**WORK ITEM:** Each entry below should be printed exactly, with every image left out.

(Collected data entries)
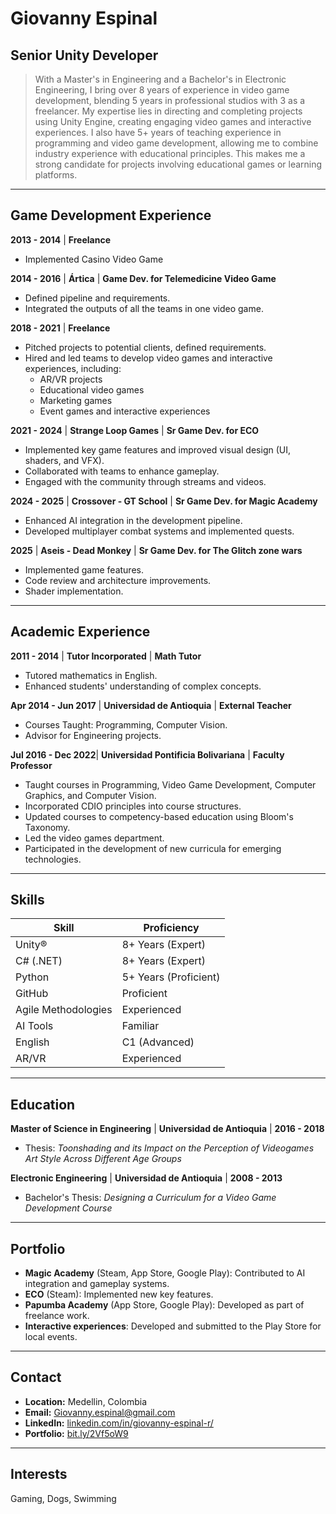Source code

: # Giovanny Espinal

## Senior Unity Developer

> With a Master's in Engineering and a Bachelor's in Electronic Engineering, I bring over 8 years of experience in video game development, blending 5 years in professional studios with 3 as a freelancer. My expertise lies in directing and completing projects using Unity Engine, creating engaging video games and interactive experiences. I also have 5+ years of teaching experience in programming and video game development, allowing me to combine industry experience with educational principles. This makes me a strong candidate for projects involving educational games or learning platforms.

---

## Game Development Experience

**2013 - 2014** | **Freelance** 

*   Implemented Casino Video Game

**2014 - 2016** | **Ártica** | **Game Dev. for Telemedicine Video Game**

*   Defined pipeline and requirements.
*   Integrated the outputs of all the teams in one video game.

**2018 - 2021** | **Freelance**

*   Pitched projects to potential clients, defined requirements.
*   Hired and led teams to develop video games and interactive experiences, including:
    *   AR/VR projects
    *   Educational video games
    *   Marketing games
    *   Event games and interactive experiences

**2021 - 2024** | **Strange Loop Games** | **Sr Game Dev. for ECO**

*   Implemented key game features and improved visual design (UI, shaders, and VFX).
*   Collaborated with teams to enhance gameplay.
*   Engaged with the community through streams and videos.

**2024 - 2025** | **Crossover - GT School** | **Sr Game Dev. for Magic Academy**

*   Enhanced AI integration in the development pipeline.
*   Developed multiplayer combat systems and implemented quests.

**2025** | **Aseis - Dead Monkey** | **Sr Game Dev. for The Glitch zone wars**

*   Implemented game features.
*   Code review and architecture improvements.
*   Shader implementation.


---

## Academic Experience

**2011 - 2014** | **Tutor Incorporated** | **Math Tutor**

*   Tutored mathematics in English.
*   Enhanced students' understanding of complex concepts.


**Apr 2014 - Jun 2017** | **Universidad de Antioquia** | **External Teacher**

*   Courses Taught: Programming, Computer Vision.
*   Advisor for Engineering projects.

**Jul 2016 - Dec 2022**| **Universidad Pontificia Bolivariana** | **Faculty Professor**

*   Taught courses in Programming, Video Game Development, Computer Graphics, and Computer Vision.
*   Incorporated CDIO principles into course structures.
*   Updated courses to competency-based education using Bloom's Taxonomy.
*   Led the video games department.
*   Participated in the development of new curricula for emerging technologies.


---

## Skills

| Skill             | Proficiency         |
| ----------------- | ------------------- |
| Unity®            | 8+ Years (Expert)   |
| C# (.NET)         | 8+ Years (Expert)   |
| Python            | 5+ Years (Proficient)|
| GitHub            | Proficient          |
| Agile Methodologies| Experienced         |
| AI Tools          | Familiar            |
| English           | C1 (Advanced)       |
| AR/VR             | Experienced         |

---

## Education

**Master of Science in Engineering** | **Universidad de Antioquia** | **2016 - 2018**

*   Thesis: *Toonshading and its Impact on the Perception of Videogames Art Style Across Different Age Groups*

**Electronic Engineering** | **Universidad de Antioquia** | **2008 - 2013**

*   Bachelor's Thesis: *Designing a Curriculum for a Video Game Development Course*

---

## Portfolio

*   **Magic Academy** (Steam, App Store, Google Play): Contributed to AI integration and gameplay systems.
*   **ECO** (Steam): Implemented new key features.
*   **Papumba Academy** (App Store, Google Play): Developed as part of freelance work.
*   **Interactive experiences**: Developed and submitted to the Play Store for local events.

---

## Contact

*   **Location:** Medellin, Colombia
*   **Email:** [Giovanny.espinal@gmail.com](mailto:Giovanny.espinal@gmail.com)
*   **LinkedIn:** [linkedin.com/in/giovanny-espinal-r/](https://linkedin.com/in/giovanny-espinal-r/)
*   **Portfolio:** [bit.ly/2Vf5oW9](https://bit.ly/2Vf5oW9)

---

## Interests

Gaming, Dogs, Swimming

**EXERCISE OUTPUT:**
Source code

: # Giovanny Espinal

## Senior Unity Developer

> With a Master's in Engineering and a Bachelor's in Electronic Engineering, I bring over 8 years of experience in video game development, blending 5 years in professional studios with 3 as a freelancer. My expertise lies in directing and completing projects using Unity Engine, creating engaging video games and interactive experiences. I also have 5+ years of teaching experience in programming and video game development, allowing me to combine industry experience with educational principles. This makes me a strong candidate for projects involving educational games or learning platforms.

---

## Game Development Experience

**2013 - 2014** | **Freelance** 

*   Implemented Casino Video Game

**2014 - 2016** | **Ártica** | **Game Dev. for Telemedicine Video Game**

*   Defined pipeline and requirements.
*   Integrated the outputs of all the teams in one video game.

**2018 - 2021** | **Freelance**

*   Pitched projects to potential clients, defined requirements.
*   Hired and led teams to develop video games and interactive experiences, including:
    *   AR/VR projects
    *   Educational video games
    *   Marketing games
    *   Event games and interactive experiences

**2021 - 2024** | **Strange Loop Games** | **Sr Game Dev. for ECO**

*   Implemented key game features and improved visual design (UI, shaders, and VFX).
*   Collaborated with teams to enhance gameplay.
*   Engaged with the community through streams and videos.

**2024 - 2025** | **Crossover - GT School** | **Sr Game Dev. for Magic Academy**

*   Enhanced AI integration in the development pipeline.
*   Developed multiplayer combat systems and implemented quests.

**2025** | **Aseis - Dead Monkey** | **Sr Game Dev. for The Glitch zone wars**

*   Implemented game features.
*   Code review and architecture improvements.
*   Shader implementation.


---

## Academic Experience

**2011 - 2014** | **Tutor Incorporated** | **Math Tutor**

*   Tutored mathematics in English.
*   Enhanced students' understanding of complex concepts.


**Apr 2014 - Jun 2017** | **Universidad de Antioquia** | **External Teacher**

*   Courses Taught: Programming, Computer Vision.
*   Advisor for Engineering projects.

**Jul 2016 - Dec 2022**| **Universidad Pontificia Bolivariana** | **Faculty Professor**

*   Taught courses in Programming, Video Game Development, Computer Graphics, and Computer Vision.
*   Incorporated CDIO principles into course structures.
*   Updated courses to competency-based education using Bloom's Taxonomy.
*   Led the video games department.
*   Participated in the development of new curricula for emerging technologies.


---

## Skills

| Skill             | Proficiency         |
| ----------------- | ------------------- |
| Unity®            | 8+ Years (Expert)   |
| C# (.NET)         | 8+ Years (Expert)   |
| Python            | 5+ Years (Proficient)|
| GitHub            | Proficient          |
| Agile Methodologies| Experienced         |
| AI Tools          | Familiar            |
| English           | C1 (Advanced)       |
| AR/VR             | Experienced         |

---

## Education

**Master of Science in Engineering** | **Universidad de Antioquia** | **2016 - 2018**

*   Thesis: *Toonshading and its Impact on the Perception of Videogames Art Style Across Different Age Groups*

**Electronic Engineering** | **Universidad de Antioquia** | **2008 - 2013**

*   Bachelor's Thesis: *Designing a Curriculum for a Video Game Development Course*

---

## Portfolio

*   **Magic Academy** (Steam, App Store, Google Play): Contributed to AI integration and gameplay systems.
*   **ECO** (Steam): Implemented new key features.
*   **Papumba Academy** (App Store, Google Play): Developed as part of freelance work.
*   **Interactive experiences**: Developed and submitted to the Play Store for local events.

---

## Contact

*   **Location:** Medellin, Colombia
*   **Email:** [Giovanny.espinal@gmail.com](mailto:Giovanny.espinal@gmail.com)
*   **LinkedIn:** [linkedin.com/in/giovanny-espinal-r/](https://linkedin.com/in/giovanny-espinal-r/)
*   **Portfolio:** [bit.ly/2Vf5oW9](https://bit.ly/2Vf5oW9)

---

## Interests

Gaming, Dogs, Swimming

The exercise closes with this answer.